Saved data entries
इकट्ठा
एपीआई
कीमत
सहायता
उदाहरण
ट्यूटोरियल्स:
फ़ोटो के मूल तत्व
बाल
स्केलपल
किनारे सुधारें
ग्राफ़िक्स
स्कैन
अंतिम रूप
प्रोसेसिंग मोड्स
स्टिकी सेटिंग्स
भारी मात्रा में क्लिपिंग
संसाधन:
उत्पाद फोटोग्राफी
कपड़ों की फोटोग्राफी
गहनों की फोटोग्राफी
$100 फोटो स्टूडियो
---
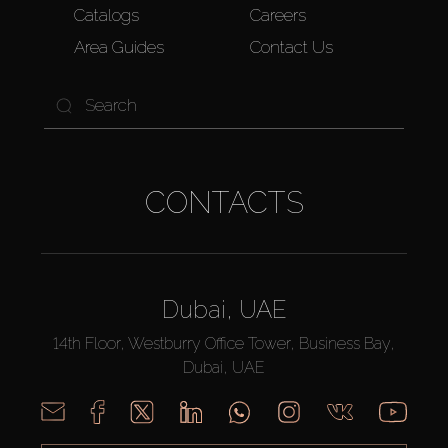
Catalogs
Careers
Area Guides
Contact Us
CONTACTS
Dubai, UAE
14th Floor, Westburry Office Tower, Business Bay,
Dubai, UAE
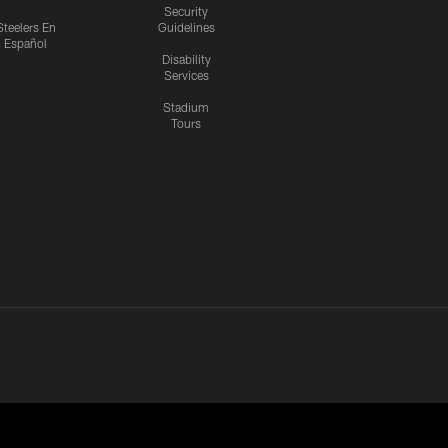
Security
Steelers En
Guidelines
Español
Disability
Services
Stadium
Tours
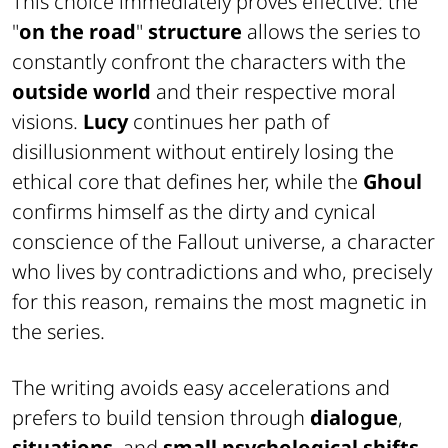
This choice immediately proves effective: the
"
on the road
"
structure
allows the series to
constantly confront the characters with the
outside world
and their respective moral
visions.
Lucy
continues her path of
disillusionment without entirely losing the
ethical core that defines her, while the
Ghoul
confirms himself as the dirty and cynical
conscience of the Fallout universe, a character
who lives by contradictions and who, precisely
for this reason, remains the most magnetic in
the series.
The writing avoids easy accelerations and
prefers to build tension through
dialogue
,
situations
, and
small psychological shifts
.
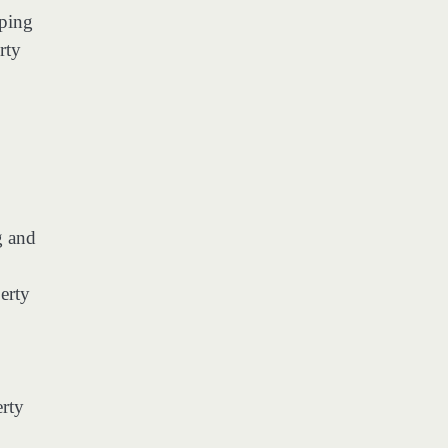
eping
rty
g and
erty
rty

Assigned task → Quote everything from the line containing "This choice immediately proves effective: the" down to the line containing "confirms himself as the dirty and cynical", both of those lines included.

Written answer →
This choice immediately proves effective: the
"
on the road
"
structure
allows the series to
constantly confront the characters with the
outside world
and their respective moral
visions.
Lucy
continues her path of
disillusionment without entirely losing the
ethical core that defines her, while the
Ghoul
confirms himself as the dirty and cynical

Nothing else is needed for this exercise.